Le pouvoir alchimique de transmutation du métal vil du soi inférieur en l'or du supérieur réside dans le Cœur de l'homme. Cette puissante Shakti (pouvoir) gît paisible et endormie comme un Dragon de Sagesse lové. Ailleurs, dans la constitution humaine, se trouve le serpent venimeux du soi, cet éternel ennemi de tout aspirant à la Sagesse et à l'Altruisme. Mais serpent et Dragon sont de la même espèce, d'où l'injonction : « Sois miséricordieux envers l'ennemi ; prends garde à ses traîtrises ». Soumettre l'inférieur, mais éviter de l'irriter est une tâche exigeant de l'habileté. Les deux caractéristiques nécessaires à cette entreprise sont un sens de l'humour pour les faiblesses du soi inférieur et une vigilance constante à l'égard de ses manœuvres insidieuses.
Dans cette guerre sainte de la régénération, il faut faire appel au pouvoir purificateur de la connaissance.
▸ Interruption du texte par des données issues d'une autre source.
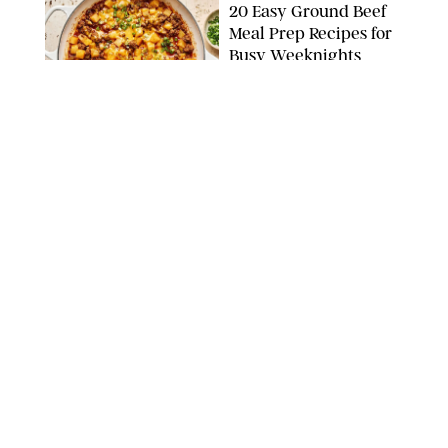
20 Easy Ground Beef
Meal Prep Recipes for
Busy Weeknights
THE MODERN PROPER
FOOD
/
TARYN PIRE
The 14 Best Ina Garten
Summer Recipes to
Serve All Season Long
FOOD NETWORK
FOOD
/
CANDACE DAVISON
I Couldn’t Recreate the
Gelato I Had in Italy—
Until I Tried the
Nutribullet Chill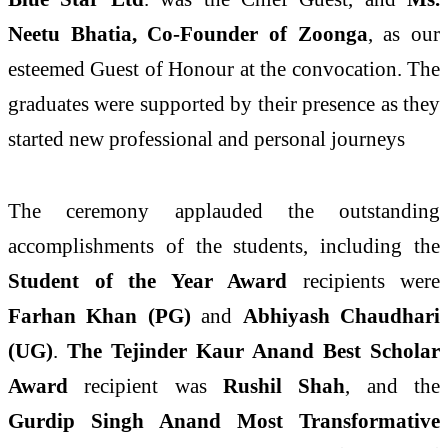
Neetu Bhatia, Co-Founder of Zoonga
, as our
esteemed Guest of Honour at the convocation. The
graduates were supported by their presence as they
started new professional and personal journeys
The ceremony applauded the outstanding
accomplishments of the students, including the
Student of the Year Award
recipients were
Farhan Khan (PG)
and
Abhiyash Chaudhari
(UG)
.
The Tejinder Kaur Anand Best Scholar
Award
recipient was
Rushil Shah
, and the
Gurdip Singh Anand Most Transformative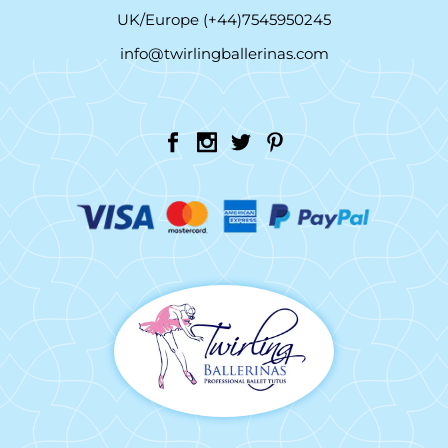
UK/Europe (+44)7545950245
info@twirlingballerinas.com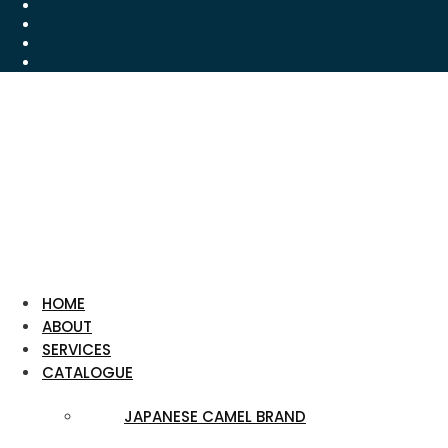
HOME
ABOUT
SERVICES
CATALOGUE
JAPANESE CAMEL BRAND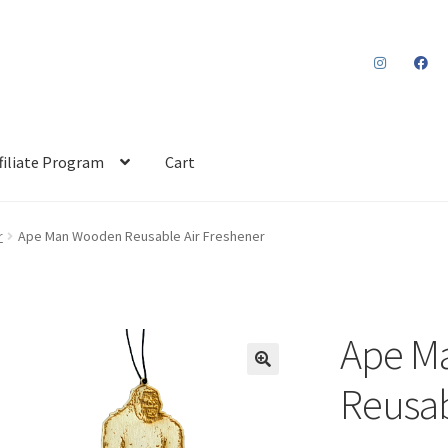
filiate Program
Cart
r
Ape Man Wooden Reusable Air Freshener
Ape M
Reusab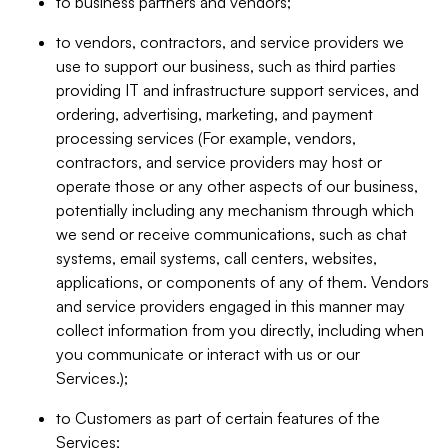
to business partners and vendors;
to vendors, contractors, and service providers we
use to support our business, such as third parties
providing IT and infrastructure support services, and
ordering, advertising, marketing, and payment
processing services (For example, vendors,
contractors, and service providers may host or
operate those or any other aspects of our business,
potentially including any mechanism through which
we send or receive communications, such as chat
systems, email systems, call centers, websites,
applications, or components of any of them. Vendors
and service providers engaged in this manner may
collect information from you directly, including when
you communicate or interact with us or our
Services.);
to Customers as part of certain features of the
Services;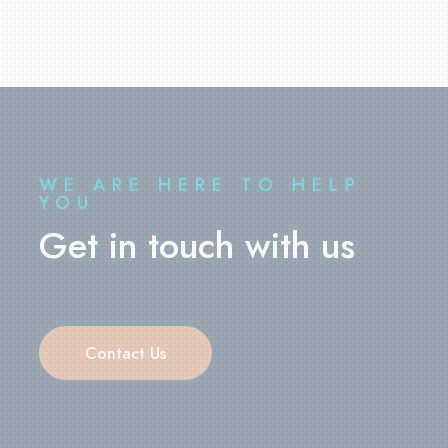
WE ARE HERE TO HELP
YOU
Get in touch with us
Contact Us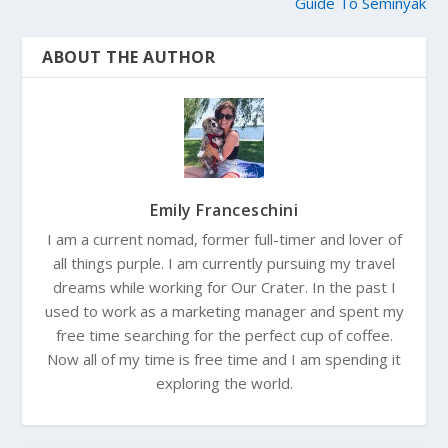
Guide To Seminyak
ABOUT THE AUTHOR
Emily Franceschini
I am a current nomad, former full-timer and lover of
all things purple. I am currently pursuing my travel
dreams while working for Our Crater. In the past I
used to work as a marketing manager and spent my
free time searching for the perfect cup of coffee.
Now all of my time is free time and I am spending it
exploring the world.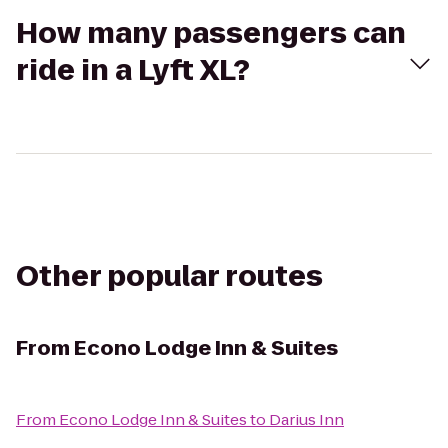
How many passengers can
ride in a Lyft XL?
Other popular routes
From
Econo Lodge Inn & Suites
From
Econo Lodge Inn & Suites
to
Darius Inn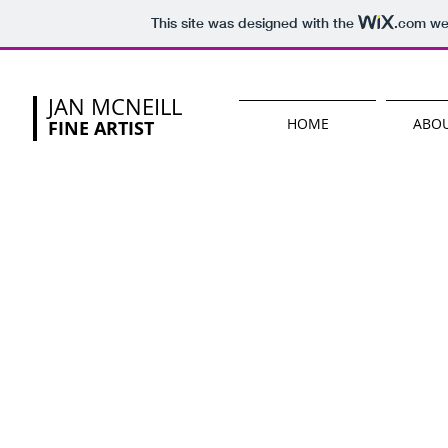
This site was designed with the
.com
web
JAN MCNEILL
HOME
ABOU
FINE ARTIST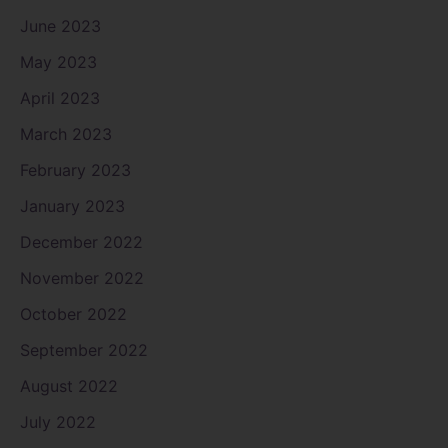
June 2023
May 2023
April 2023
March 2023
February 2023
January 2023
December 2022
November 2022
October 2022
September 2022
August 2022
July 2022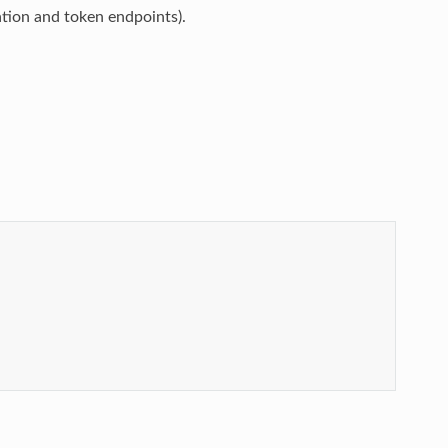
tion and token endpoints).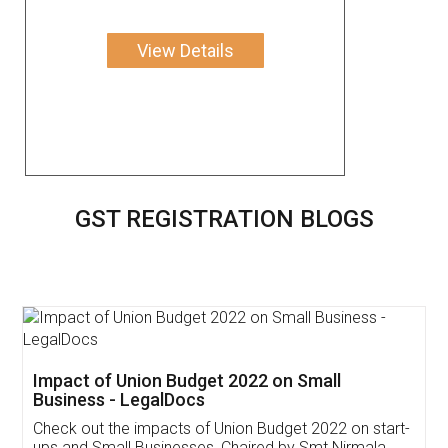
View Details
GST REGISTRATION BLOGS
Get Free Invoicing Software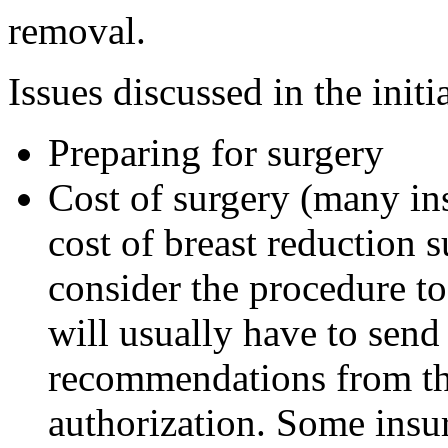
removal.
Issues discussed in the init
Preparing for surgery
Cost of surgery (many in
cost of breast reduction 
consider the procedure 
will usually have to send 
recommendations from the
authorization. Some insu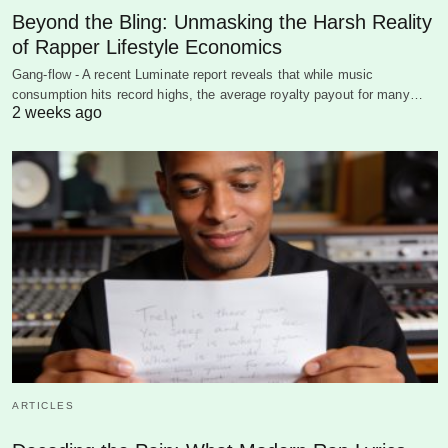
Beyond the Bling: Unmasking the Harsh Reality
of Rapper Lifestyle Economics
Gang-flow - A recent Luminate report reveals that while music
consumption hits record highs, the average royalty payout for many…
2 weeks ago
ARTICLES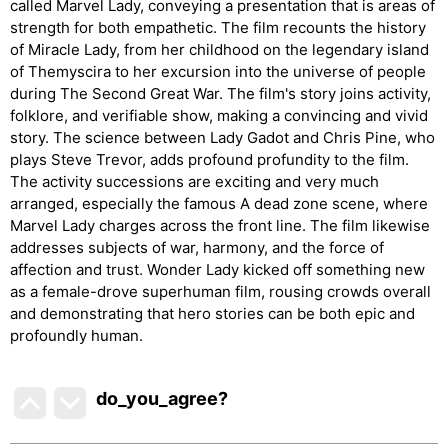
called Marvel Lady, conveying a presentation that is areas of
strength for both empathetic. The film recounts the history
of Miracle Lady, from her childhood on the legendary island
of Themyscira to her excursion into the universe of people
during The Second Great War. The film's story joins activity,
folklore, and verifiable show, making a convincing and vivid
story. The science between Lady Gadot and Chris Pine, who
plays Steve Trevor, adds profound profundity to the film.
The activity successions are exciting and very much
arranged, especially the famous A dead zone scene, where
Marvel Lady charges across the front line. The film likewise
addresses subjects of war, harmony, and the force of
affection and trust. Wonder Lady kicked off something new
as a female-drove superhuman film, rousing crowds overall
and demonstrating that hero stories can be both epic and
profoundly human.
do_you_agree?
C'est ici que se révèle utile la Théosophie, en tant que corps de connaissance, sûr et infaillible, fondé et érigé par l'expérience accumulée des sages. Tout honnête homme désire améliorer sa vie ; maint enthousiaste se déclare prêt à suivre des règles de conduite qui le mèneront au succès. Mais, en fait, très peu de gens étudient la science de l'âme, même théoriquement, car la loi de confiance en Âtma par le reniement d'ahâmkara les effraie ou les décourage. Ceux qui comprennent l'enseignement intellectuellement retombent souvent dans les anciennes habitudes et méthodes de reniement d'Âtma et de confiance en ahâmkara. Telle est la nature emportée de notre race qu'il n'est pas laissé de temps pour assimiler ce qui est étudié. La génération spontanée du Dragon de Sagesse dans la cavité du Cœur ne peut avoir lieu qu'avec l'écoulement du temps. Si pendant cette période nous sommes troublés par des événements, ou ennuyés jusqu'au dégoût par les choses, nous nous identifions à ces événements et ces choses. « Kala (le temps) seul survit à Yama (la mort) — Âtma (le Soi) est fait de Kala (le temps). »
Pour devenir plus aptes à aider et à instruire les autres, nous devrions utiliser le temps à étudier, et laisser le temps nous utiliser pour le processus d'assimilation. C'est ainsi qu'on atteint le Yoga avec le Temps.
La connaissance, avec l'écoulement du temps, purifiera le soi inférieur pour donner naissance à la compassion grâce à laquelle on peut véritablement aider les autres. La compassion remplace la Connaissance par la Sagesse, donne à toutes les actions un caractère de sacrifice et emplit toute existence de béatitude. Ainsi est atteint le Yoga avec l'Espace.
Par l'étude de la Théosophie nous acquérons la Sagesse ; par la pratique de la Théosophie nous acquérons la Compassion ; ensemble elles permettent d'atteindre et de réaliser la Béatitude de la Vie intérieure. Être plein de béatitude, de compassion, et de discernement — voilà la triade éternelle qui marque la préparation à la vie de Service spirituel. Dans cette tentative, dit l'Enseignement, « Méfie-toi de la sécurité établie : elle mène à la torpeur ou à la suffisance ».